In this project, information of 100,000 vehicles for sale in England was examined. A price estimation has been made for a new vehicle to be offered for sale.
# Mercedes data frame from merc.csv
df = pd.read_csv("/kaggle/input/used-car-dataset-ford-and-mercedes/merc.csv")
df.head()
I don't have missing values. If It were...
# checks if it has a null cell
df.isnull().sum()
# fill missing values with mean column values
dataset.fillna(dataset.mean(), inplace=True)
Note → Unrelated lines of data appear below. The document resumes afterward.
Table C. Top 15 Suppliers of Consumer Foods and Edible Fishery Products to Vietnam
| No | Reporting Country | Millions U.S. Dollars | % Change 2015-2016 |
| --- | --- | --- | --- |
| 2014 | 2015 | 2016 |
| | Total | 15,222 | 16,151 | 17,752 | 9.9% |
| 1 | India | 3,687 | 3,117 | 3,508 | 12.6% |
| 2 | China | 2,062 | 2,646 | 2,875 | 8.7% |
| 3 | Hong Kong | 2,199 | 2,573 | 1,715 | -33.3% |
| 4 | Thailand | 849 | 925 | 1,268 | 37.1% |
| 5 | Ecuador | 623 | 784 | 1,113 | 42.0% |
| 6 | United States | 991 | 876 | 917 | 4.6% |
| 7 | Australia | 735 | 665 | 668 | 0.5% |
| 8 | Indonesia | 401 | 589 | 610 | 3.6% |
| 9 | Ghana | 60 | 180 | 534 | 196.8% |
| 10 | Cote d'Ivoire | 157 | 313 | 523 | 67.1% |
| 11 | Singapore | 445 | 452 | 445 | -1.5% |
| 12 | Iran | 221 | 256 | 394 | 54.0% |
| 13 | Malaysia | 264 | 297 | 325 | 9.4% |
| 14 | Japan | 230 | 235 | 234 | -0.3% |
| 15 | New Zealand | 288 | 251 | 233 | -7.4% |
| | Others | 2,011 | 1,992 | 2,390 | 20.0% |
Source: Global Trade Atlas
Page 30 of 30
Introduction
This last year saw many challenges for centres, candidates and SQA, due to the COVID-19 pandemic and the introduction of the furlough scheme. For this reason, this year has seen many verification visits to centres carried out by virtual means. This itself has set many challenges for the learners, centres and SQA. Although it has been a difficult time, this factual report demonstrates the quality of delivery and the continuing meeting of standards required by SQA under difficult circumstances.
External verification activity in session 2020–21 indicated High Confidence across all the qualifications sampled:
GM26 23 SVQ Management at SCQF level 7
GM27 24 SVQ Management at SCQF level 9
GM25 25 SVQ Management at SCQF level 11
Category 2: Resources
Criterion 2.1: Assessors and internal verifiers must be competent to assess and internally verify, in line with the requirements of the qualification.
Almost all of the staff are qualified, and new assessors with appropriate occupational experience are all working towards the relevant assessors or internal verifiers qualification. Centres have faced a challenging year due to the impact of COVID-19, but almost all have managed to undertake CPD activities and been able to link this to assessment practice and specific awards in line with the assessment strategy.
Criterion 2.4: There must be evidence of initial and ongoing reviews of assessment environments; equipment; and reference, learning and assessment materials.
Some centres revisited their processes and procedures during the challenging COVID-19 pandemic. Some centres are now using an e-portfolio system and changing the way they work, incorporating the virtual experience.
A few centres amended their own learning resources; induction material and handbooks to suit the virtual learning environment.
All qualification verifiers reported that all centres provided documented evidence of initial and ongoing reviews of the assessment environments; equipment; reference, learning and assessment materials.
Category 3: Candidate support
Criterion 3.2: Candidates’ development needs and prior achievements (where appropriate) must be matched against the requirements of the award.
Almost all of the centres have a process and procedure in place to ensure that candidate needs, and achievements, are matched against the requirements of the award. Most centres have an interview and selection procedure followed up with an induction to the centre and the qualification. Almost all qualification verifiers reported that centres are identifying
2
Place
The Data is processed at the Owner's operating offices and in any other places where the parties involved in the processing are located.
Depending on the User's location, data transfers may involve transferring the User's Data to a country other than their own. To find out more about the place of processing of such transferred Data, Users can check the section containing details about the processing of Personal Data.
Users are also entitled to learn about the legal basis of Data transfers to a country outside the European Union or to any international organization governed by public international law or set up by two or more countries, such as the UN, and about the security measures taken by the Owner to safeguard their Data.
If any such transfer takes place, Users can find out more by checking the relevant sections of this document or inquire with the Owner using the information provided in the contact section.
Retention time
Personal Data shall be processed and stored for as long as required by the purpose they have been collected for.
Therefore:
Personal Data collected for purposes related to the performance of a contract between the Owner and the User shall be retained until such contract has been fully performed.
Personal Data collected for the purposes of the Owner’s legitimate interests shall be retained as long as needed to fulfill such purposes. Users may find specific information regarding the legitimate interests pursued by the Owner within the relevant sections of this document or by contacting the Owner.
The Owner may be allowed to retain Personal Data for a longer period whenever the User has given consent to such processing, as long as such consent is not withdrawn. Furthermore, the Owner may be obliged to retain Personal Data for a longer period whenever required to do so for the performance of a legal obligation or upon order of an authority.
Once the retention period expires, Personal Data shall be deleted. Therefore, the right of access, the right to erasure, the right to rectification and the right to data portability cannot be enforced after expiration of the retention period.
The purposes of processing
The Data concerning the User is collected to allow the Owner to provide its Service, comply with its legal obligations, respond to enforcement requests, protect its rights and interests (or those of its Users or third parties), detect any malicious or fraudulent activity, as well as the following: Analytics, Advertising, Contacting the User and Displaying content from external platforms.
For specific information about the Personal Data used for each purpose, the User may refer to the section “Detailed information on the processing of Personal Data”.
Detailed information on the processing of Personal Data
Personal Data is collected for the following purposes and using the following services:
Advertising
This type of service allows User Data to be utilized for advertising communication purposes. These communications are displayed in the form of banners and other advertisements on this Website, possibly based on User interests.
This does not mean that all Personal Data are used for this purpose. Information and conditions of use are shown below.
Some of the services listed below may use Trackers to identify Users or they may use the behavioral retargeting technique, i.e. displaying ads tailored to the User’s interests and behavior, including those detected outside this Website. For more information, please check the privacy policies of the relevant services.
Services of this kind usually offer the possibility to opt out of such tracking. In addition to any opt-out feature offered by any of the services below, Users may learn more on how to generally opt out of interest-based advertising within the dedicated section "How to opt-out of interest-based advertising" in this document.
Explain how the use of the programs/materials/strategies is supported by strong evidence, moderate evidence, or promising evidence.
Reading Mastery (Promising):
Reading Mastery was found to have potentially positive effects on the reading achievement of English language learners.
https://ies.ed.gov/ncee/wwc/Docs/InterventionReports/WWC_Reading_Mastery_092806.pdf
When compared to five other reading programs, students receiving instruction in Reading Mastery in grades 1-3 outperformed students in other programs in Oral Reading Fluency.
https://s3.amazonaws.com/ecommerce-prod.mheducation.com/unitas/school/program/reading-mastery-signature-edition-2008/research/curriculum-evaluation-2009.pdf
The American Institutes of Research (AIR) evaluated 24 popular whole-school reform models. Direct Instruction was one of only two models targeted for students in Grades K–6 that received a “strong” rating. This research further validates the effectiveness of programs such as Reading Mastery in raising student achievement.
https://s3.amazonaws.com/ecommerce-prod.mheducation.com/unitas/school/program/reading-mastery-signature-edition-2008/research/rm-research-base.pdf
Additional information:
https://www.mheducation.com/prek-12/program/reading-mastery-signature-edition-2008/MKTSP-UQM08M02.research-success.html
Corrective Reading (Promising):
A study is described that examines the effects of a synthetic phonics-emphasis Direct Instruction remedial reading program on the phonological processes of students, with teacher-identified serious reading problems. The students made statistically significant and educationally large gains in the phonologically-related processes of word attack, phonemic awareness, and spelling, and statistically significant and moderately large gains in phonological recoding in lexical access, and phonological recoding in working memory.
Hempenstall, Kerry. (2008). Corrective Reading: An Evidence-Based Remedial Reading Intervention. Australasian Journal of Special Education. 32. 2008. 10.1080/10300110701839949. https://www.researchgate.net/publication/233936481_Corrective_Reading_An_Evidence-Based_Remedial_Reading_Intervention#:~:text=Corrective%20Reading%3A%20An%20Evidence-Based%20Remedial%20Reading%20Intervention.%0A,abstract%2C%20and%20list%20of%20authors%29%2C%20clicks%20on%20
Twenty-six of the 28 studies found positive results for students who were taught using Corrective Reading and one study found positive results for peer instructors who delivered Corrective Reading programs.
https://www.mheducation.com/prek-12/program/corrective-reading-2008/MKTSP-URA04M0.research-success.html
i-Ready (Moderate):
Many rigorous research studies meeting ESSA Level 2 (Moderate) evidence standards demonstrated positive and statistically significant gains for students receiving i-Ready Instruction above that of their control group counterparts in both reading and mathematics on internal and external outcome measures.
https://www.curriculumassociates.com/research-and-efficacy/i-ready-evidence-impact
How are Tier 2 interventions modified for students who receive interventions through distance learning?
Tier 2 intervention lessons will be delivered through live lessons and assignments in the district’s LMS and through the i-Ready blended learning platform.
# count the number of NaN values in each column
print(dataset.isnull().sum())
from sklearn.preprocessing import OneHotEncoder
from sklearn import preprocessing
# Encode target labels with value between 0 and n_classes-1.
label_encoder = preprocessing.LabelEncoder()
df['model']= label_encoder.fit_transform(df['model'])
df['transmission']= label_encoder.fit_transform(df['transmission'])
df['fuelType']= label_encoder.fit_transform(df['fuelType'])
I used MSE -> measures how far the data are from the model’s predicted values.
model.compile(optimizer = "adam", loss = "mse")
model.fit(x = x_train, y = y_train, validation_data = (x_test, y_test), batch_size = 250, epochs = 300)
At the end of the project, I found my result with about 13% error.
When the features of the car are given, the price of the car will come out.